Un singolo anno di differenza sulla carta sembra ridicolo, ma nel cervello in via di sviluppo può spostare traiettorie cognitive che poi diventano difficili da correggere. Il cervello degli adolescenti, infatti, lavora su tempistiche precise. Dodici mesi in una fase di sviluppo critica possono fare la differenza tra un percorso cognitivo sano e uno compromesso. Come dice Barzilay ai genitori che si rivolgono a lui: «Non è qualcosa che puoi ignorare». Le conclusioni ricalcano quelle di un altro studio internazionale pubblicato nel luglio scorso sul Journal of Human Development and Capabilities , che ha rilevato che ricevere uno smartphone prima dei 13 anni «è associato a peggiori risultati in termini di salute mentale nella giovane età adulta con l’aumento di pensieri suicidi, distacco dalla realtà, minore regolazione emotiva e diminuzione dell’autostima». L’ipotesi degli autori è che sotto i 13 anni la corteccia prefrontale, responsabile del controllo degli impulsi e del pensiero, non sia sufficientemente sviluppata per affrontare il bombardamento social mosso da algoritmi perversi.
I rischi dell’uso compulsivo: differenza tra social e videogiochi
Nel giugno 2025, la rivista Jama ha pubblicato uno studio con una distinzione: non è il tempo totale passato online, ma l’uso compulsivo ad aumentare il rischio di suicidio.

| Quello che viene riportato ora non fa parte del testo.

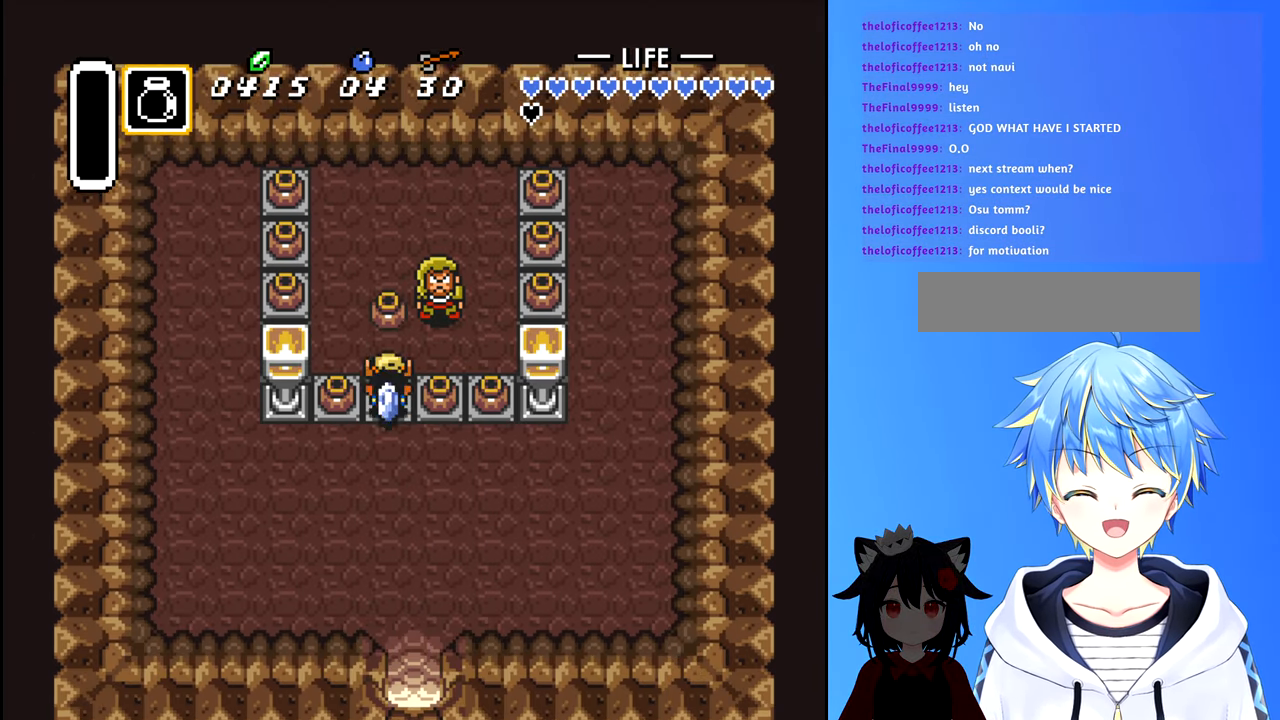
{"buttons": ["DPAD_RIGHT"], "events": [[117, "DPAD_UP", "up"], [167, "B", "up"], [217, "B", "down"], [300, "B", "up"], [350, "B", "down"], [450, "B", "up"]]}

I ragazzi che manifestano disagio quando sono separati dal loro smartphone e hanno difficoltà a ridurre il loro utilizzo hanno un rischio da due a tre volte superiore di ideare comportamenti suicidiari in futuro rispetto a chi utilizza i social in modo controllato. Il lavoro ha anche evidenziato differenze nel tipo di attività online con relativi rischi: mentre i bambini che abusano dei videogiochi manifestano problemi di salute mentale interiorizzati come ansia, depressione e ritiro sociale quelli che esagerano coi social tendono ad essere più aggressivi e trasgressivi.
L’attenzione perduta (anche con una sola ora di social al giorno)
Un’altra ricerca pubbicata su Jama ha esaminato l’uso dei social media e le prestazioni cognitive nei bambini dai 9 ai 13 anni dividendoli in tre gruppi in base all’uso dei social media: poco o niente, basso ma crescente, alto e crescente.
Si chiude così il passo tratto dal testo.